The framework supports WandB-powered hyperparameter sweeps. To use sweeps:

  1. Define a sweep configuration in your config file:
# At the end of your config (e.g., TCN-reg.py)
sweep_configuration = {
    "name": "TCN-reg-sweep",
    "method": "grid",  # or "random", "bayes"
    "metric": {"goal": "minimize", "name": "loss"},
    "parameters": {
        "num_epochs": {"values": [5, 10, 15, 20, 30]},
        "lr": {"values": [1e-2, 1e-3, 1e-4]},
        "train_batch_size": {"values": [256, 512, 1024, 2048]},
    },
}
  1. Run the sweep:
python scripts/sweep.py -n TCN-reg
python scripts/sweep.py -n transformer-reg --logging --log-level DEBUG

Requirements:

  • WandB must be enabled in the config (enable_wandb = True)
  • A sweep_configuration dict must be defined in the config
  • Setting a seed is recommended for reproducibility across sweep runs

Notes:

  • Sweep results are saved under exp/<dataset>/<model>/sweeps/<sweep_name>/
  • The sweep will override config values (e.g., lr, num_epochs) with values from the sweep search space
  • Metrics logged depend on the task: regression logs loss, mae, rmse, r2_score; classification logs loss, avg_sample_accuracy, avg_class_accuracy

4. Evaluate & Visualize

Visualize predictions from a trained model checkpoint:

python scripts/eval_visualization.py -n <config_name> -r <run_name> [--split train|val|test] [--interactive]

Example:

python scripts/eval_visualization.py -n TCN-reg -r witty-salamander-4 --split test
python scripts/eval_visualization.py -n transformer-reg -r clever-fox-2 --interactive

5. Export to ONNX

Export a trained checkpoint to ONNX format for deployment:

python scripts/export_onnx_model.py -n <config_name> -r <run_name> [--dynamic-batch] [--dynamic-seq] [--opset <VERSION_NUM>]

The exported ONNX model is saved under: exp/<dataset>/<model_name>/<run_name>/onnx/

Example:

python scripts/export_onnx_model.py -n TCN-reg -r witty-salamander-4
python scripts/export_onnx_model.py -n transformer-reg -r clever-fox-2 --dynamic-batch --opset 17
python scripts/export_onnx_model.py -n transformer-cls -r ugly-fork-42 --dynamic-batch --dynamic-seq

It is recommended to set the --dynamic-batch flag, since in deployment, the batch size would usually differ from the batch sized when trained.
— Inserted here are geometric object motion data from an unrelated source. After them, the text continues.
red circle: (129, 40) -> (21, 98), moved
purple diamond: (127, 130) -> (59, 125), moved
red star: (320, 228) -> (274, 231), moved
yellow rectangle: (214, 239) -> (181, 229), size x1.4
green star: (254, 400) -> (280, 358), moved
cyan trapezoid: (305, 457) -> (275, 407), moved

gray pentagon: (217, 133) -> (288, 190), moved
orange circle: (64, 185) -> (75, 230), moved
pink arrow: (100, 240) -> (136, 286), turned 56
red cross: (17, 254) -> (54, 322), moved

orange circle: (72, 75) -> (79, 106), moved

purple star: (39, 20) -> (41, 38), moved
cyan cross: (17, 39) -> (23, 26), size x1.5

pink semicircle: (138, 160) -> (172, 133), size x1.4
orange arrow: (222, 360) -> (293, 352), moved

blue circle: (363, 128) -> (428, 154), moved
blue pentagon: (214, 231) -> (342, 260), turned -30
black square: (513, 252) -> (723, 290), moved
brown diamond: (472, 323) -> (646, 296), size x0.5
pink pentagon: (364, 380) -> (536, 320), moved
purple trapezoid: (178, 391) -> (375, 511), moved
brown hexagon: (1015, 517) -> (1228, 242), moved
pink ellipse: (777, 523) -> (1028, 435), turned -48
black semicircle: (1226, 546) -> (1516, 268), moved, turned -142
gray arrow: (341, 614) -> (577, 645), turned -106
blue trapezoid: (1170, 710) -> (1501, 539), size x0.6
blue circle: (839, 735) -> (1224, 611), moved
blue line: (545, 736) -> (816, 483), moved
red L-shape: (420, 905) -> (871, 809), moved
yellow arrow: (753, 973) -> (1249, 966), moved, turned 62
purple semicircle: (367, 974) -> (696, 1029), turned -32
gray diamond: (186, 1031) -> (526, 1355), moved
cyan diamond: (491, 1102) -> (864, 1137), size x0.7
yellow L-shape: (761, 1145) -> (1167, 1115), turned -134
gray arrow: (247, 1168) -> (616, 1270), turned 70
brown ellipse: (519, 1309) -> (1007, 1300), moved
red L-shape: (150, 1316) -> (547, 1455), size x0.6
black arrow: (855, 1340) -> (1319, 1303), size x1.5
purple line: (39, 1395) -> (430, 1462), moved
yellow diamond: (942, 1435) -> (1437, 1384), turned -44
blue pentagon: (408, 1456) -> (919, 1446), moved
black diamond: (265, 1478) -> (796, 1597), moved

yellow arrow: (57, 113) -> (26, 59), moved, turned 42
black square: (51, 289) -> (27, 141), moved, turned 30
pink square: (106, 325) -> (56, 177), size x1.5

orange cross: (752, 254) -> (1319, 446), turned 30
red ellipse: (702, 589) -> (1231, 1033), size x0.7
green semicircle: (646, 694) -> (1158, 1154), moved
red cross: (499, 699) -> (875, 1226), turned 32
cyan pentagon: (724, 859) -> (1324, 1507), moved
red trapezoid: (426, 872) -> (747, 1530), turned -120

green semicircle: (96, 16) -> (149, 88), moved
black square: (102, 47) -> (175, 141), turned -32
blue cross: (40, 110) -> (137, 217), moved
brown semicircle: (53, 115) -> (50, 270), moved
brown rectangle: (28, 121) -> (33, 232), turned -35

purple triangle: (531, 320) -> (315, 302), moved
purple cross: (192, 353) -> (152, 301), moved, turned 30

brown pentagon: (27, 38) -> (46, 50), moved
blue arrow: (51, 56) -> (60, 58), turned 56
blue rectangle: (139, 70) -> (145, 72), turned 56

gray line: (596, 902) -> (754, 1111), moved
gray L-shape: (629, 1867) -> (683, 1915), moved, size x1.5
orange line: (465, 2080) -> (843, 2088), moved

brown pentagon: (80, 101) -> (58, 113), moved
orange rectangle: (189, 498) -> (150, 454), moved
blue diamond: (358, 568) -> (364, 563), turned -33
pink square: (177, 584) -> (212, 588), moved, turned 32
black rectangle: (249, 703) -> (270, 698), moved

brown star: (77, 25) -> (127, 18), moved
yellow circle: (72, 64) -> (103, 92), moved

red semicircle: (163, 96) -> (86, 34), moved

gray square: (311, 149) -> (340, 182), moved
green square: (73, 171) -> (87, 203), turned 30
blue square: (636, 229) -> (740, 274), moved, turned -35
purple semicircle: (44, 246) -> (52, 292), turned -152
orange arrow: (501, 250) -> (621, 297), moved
The --dynamic-seq should only be used if you know that the architecture supports a dynamic sequence length.

6. Inspect Metrics

  • TensorBoard: tensorboard --logdir exp/<dataset>/<model_name>/<run_name>/tensorboard
  • Weights & Biases: open the run page (if enabled in config).

Extending

Task Where
New model Implement in nnlibrary/models/, import new model in /nnlibrary/model/__init__.py, then reference in your config
Custom hook Subclass Hookbase in nnlibrary/engines/hooks.py, add to config hooks list
New loss or scheduler Add to nnlibrary/utils/loss.py or nnlibrary/utils/schedulers.py
New transform Add to nnlibrary/utils/transforms.py (e.g. target normalization/standardization)
New dataset Implement in nnlibrary/datasets/, import in nnlibrary/datasets/__init__.py, then reference in config

Minimal In‑Code Example

from nnlibrary.engines import Trainer
import nnlibrary.configs.HVACModeMLP as cfg

trainer = Trainer(cfg=cfg)
trainer.train()      # trains, validates (if enabled), checkpoints

Design Idea

  • Single source of truth: configs hold knobs; trainer/hook code stays lean.
  • Pluggable lifecycle: hooks avoid subclass explosion on the trainer.
  • Evaluation symmetry: same evaluators for validation & test; consistent metric dict.
  • Traceability: run artifacts self-contained under exp/.
  • Modularization allows for easier debugging.